*CONSIGNES:*
1. Recopiez le texte sur les gilets jaunes de « Facebook a été » jusqu'à « de ses créateurs. », en remplaçant « vitrines » par « tribunes ».
2. Indiquez, s'il vous plaît, combien de fois la carte des points de ralliement a été vue d'après le texte sur les gilets jaunes.

*TEXTE SOURCE:*
*****

Samedi 17 novembre, ils doivent se rejoindre dans la rue. Mais des semaines de mobilisation en ligne ont précédé la « vraie » mobilisation des « gilets jaunes », qui revendiquent la baisse des taxes sur les carburants et veulent, plus généralement, exprimer leur ras-le-bol quant au « matraquage fiscal » des classes moyennes et populaires. Plus de sept cents événements (blocages de routes, ponts, péages, etc.) sont annoncés partout en France, sans que l’on puisse vraiment estimer le nombre de participants. A Paris, en plus d’un blocage du périphérique, les manifestants se sont aussi donné rendez-vous aux abords de l’Elysée.

Facebook a été un premier point de ralliement et le Web est bien devenu le carburant de leur mouvement. Des pages consacrées comme « Blocage 17 novembre 2018 – en direct », « Blocage 17 novembre 2018 », et « 17 novembre » sont autant de vitrines, depuis la fin du mois d’octobre : un premier point d’ancrage qui donne le ton et les grandes lignes du mouvement. On y retrouve, par exemple, épinglée sur la page Facebook « Blocage 17 novembre 2018 – en direct », la carte des plus de 700 points de ralliement, vue près de 12 millions de fois en l’espace de trois semaines, selon l’un de ses créateurs.

*****

*DONNÉES AFFICHÉES:*

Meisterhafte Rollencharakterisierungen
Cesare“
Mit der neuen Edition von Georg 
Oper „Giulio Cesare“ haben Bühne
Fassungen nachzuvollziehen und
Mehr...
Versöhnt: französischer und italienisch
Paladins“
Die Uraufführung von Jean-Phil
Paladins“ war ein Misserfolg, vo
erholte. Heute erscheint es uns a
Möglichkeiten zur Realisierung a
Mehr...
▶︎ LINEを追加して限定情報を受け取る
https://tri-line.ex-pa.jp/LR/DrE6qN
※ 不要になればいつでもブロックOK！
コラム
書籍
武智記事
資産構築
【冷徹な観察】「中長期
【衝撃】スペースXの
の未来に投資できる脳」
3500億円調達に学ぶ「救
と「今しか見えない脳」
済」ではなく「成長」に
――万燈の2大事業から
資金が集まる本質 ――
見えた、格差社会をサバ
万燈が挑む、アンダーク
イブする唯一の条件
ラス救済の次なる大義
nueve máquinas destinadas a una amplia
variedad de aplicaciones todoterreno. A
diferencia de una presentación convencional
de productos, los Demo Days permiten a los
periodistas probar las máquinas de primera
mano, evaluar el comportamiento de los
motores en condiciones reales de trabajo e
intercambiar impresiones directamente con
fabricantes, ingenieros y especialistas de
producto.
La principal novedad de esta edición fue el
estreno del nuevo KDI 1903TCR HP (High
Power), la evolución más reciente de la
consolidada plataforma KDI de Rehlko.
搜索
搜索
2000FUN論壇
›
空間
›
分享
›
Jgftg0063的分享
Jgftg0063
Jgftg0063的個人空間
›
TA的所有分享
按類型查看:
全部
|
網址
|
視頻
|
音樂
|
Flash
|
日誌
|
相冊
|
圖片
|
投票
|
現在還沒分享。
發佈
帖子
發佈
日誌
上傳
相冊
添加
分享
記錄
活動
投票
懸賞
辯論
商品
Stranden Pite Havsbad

*****

*RÉPONSES:*
1.
Facebook a été un premier point de ralliement et le Web est bien devenu le carburant de leur mouvement. Des pages consacrées comme « Blocage 17 novembre 2018 – en direct », « Blocage 17 novembre 2018 », et « 17 novembre » sont autant de tribunes, depuis la fin du mois d’octobre : un premier point d’ancrage qui donne le ton et les grandes lignes du mouvement. On y retrouve, par exemple, épinglée sur la page Facebook « Blocage 17 novembre 2018 – en direct », la carte des plus de 700 points de ralliement, vue près de 12 millions de fois en l’espace de trois semaines, selon l’un de ses créateurs.

2. Près de 12 millions de fois en l'espace de trois semaines, selon l'un de ses créateurs.